What are the limitations?  Where does it come from?  Why is it channeled by magic words?  What does the eye of newt do, specifically, in the potion?  Why does a wizard have a spellbook?  Why doesn’t he just keep some condensed notes around?

That’s not to say that magic needs to be outlined, regulated and have its own attorney, though.  It can be a mystical, nebulous thing that doesn’t abide by any rules, logic or any such thing.  But that, too, needs to be certain.  If we are certain that magic is an ancient force beyond our reckoning, then it will jar us if Abercrombie the Swineherd can command the plants to speak.  If we’re certain that magic is prevalent enough that Abercrombie the Swineherd can command the plants to speak, then it will jar us if people don’t solve most of their problems by magic.

Magic is a complicated thing, plot-wise, and above all, it requires a firm choice.  I can see why a lot of people choose to abandon it in their books, it can easily lead to something overly-complex and confusing.  If magic can do A and B, but not C, what happens when we need C?  Ideally, that conflict is what draws the reader in.  But too often, in their search for C, the author will decide that magic suddenly can do C, but just this once and no, they won’t tell you why.

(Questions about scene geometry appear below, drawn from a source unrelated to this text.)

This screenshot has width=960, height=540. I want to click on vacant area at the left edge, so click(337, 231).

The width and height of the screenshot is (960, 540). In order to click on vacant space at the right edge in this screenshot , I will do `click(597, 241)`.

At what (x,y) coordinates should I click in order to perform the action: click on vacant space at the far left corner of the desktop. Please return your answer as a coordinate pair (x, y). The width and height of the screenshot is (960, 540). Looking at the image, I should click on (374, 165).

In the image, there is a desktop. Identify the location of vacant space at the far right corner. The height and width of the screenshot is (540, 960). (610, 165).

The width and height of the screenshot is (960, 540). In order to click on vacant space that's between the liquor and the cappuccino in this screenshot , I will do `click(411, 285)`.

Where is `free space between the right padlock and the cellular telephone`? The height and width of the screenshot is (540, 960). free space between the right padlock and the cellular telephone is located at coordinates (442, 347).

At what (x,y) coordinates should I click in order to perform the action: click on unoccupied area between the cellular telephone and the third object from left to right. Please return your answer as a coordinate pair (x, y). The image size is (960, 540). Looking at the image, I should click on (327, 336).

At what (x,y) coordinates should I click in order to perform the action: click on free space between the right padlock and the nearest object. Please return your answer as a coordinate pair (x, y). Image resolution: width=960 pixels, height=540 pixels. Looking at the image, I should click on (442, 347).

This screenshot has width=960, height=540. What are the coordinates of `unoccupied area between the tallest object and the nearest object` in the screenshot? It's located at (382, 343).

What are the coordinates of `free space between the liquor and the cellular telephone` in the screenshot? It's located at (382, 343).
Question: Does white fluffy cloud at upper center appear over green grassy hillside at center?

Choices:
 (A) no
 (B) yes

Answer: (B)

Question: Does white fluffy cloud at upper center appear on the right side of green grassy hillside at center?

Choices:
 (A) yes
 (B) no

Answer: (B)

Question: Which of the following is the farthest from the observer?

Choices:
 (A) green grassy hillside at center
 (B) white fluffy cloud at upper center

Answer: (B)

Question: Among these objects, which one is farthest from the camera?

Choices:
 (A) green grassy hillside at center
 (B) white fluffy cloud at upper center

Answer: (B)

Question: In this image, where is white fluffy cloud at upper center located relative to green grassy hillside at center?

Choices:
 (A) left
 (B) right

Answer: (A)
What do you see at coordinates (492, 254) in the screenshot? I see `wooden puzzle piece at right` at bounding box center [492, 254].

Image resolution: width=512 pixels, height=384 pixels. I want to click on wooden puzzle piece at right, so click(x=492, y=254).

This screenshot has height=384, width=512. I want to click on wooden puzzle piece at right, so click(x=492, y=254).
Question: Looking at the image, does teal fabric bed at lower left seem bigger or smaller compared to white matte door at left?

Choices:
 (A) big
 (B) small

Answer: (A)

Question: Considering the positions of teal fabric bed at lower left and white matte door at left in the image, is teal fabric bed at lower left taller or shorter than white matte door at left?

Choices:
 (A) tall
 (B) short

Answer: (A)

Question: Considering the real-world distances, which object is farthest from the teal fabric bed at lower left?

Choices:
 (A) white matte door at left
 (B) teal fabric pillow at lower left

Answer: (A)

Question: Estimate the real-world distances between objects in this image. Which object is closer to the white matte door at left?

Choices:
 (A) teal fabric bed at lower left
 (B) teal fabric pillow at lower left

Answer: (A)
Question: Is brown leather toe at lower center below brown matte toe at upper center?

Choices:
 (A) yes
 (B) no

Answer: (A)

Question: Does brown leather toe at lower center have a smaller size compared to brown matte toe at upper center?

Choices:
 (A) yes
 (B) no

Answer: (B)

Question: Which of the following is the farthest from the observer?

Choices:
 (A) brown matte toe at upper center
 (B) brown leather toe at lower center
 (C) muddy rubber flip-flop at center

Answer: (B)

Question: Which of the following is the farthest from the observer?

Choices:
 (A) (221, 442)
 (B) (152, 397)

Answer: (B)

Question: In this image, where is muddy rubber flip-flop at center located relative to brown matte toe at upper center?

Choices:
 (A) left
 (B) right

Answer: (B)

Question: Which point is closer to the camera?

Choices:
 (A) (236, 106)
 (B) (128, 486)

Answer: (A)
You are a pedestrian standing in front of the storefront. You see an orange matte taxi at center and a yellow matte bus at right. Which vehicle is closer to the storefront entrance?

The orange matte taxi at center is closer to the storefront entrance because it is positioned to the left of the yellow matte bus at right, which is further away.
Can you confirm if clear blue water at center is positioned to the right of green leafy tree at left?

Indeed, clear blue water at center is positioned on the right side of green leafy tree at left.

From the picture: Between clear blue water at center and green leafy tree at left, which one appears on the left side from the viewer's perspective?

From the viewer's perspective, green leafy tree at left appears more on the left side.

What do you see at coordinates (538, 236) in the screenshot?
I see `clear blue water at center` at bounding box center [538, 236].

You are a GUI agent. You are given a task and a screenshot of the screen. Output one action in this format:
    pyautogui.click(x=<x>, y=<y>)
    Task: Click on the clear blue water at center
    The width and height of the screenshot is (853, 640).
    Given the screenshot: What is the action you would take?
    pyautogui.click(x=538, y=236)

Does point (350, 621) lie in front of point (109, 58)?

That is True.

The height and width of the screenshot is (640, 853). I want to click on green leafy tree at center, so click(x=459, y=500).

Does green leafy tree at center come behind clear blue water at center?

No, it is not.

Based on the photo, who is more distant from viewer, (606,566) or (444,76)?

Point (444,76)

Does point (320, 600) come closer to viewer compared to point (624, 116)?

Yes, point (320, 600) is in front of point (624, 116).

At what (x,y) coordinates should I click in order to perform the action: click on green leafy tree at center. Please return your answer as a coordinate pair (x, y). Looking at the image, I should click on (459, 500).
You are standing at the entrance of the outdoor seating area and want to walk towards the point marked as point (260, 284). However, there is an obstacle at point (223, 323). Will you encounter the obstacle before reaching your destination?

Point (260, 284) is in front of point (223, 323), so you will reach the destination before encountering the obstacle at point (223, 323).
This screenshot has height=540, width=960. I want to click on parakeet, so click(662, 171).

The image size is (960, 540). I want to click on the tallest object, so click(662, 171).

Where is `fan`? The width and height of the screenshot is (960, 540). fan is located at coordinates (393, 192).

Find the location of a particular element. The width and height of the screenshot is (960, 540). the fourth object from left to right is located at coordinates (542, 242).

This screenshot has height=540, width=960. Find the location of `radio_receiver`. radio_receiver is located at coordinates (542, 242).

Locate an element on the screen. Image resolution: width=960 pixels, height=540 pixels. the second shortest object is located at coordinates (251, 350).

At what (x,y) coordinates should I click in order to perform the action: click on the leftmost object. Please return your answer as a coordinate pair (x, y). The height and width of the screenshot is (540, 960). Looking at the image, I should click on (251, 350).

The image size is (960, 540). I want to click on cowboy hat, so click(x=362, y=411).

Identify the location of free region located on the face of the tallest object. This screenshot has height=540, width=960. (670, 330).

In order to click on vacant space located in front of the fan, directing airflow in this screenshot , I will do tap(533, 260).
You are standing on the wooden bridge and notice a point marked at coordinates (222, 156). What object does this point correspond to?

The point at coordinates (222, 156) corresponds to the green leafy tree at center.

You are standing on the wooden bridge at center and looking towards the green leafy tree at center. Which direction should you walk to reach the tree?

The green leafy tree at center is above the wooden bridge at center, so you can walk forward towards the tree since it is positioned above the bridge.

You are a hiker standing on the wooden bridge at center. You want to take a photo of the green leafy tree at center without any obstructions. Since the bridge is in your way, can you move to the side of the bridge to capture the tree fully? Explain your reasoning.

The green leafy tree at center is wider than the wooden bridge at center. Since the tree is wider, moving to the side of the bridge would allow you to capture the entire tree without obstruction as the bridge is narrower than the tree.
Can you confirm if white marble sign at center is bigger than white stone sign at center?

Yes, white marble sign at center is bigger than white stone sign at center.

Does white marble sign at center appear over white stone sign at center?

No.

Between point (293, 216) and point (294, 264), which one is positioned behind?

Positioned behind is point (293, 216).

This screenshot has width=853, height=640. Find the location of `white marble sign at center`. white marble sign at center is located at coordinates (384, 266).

And then we’re not writing a story anymore, we’re just shoehorning things in for the sake of moving things along.  And at that point, the reader, too, is merely moving along, going through the motions instead of actually getting involved in the story.  The tension is gone and the impact is gone.

When we praise good magic systems, we’re praising the fact that they are part of the plot, not shoehorned in.  When we praise stories that are low magic, we’re praising the characters and plot that work without it.  As ever, it comes down to my favorite thing ever said by Scott Lynch that was not “do you want ten dollars, Sam”: “There is no such thing as a bad cliche, only a bad way to use them.”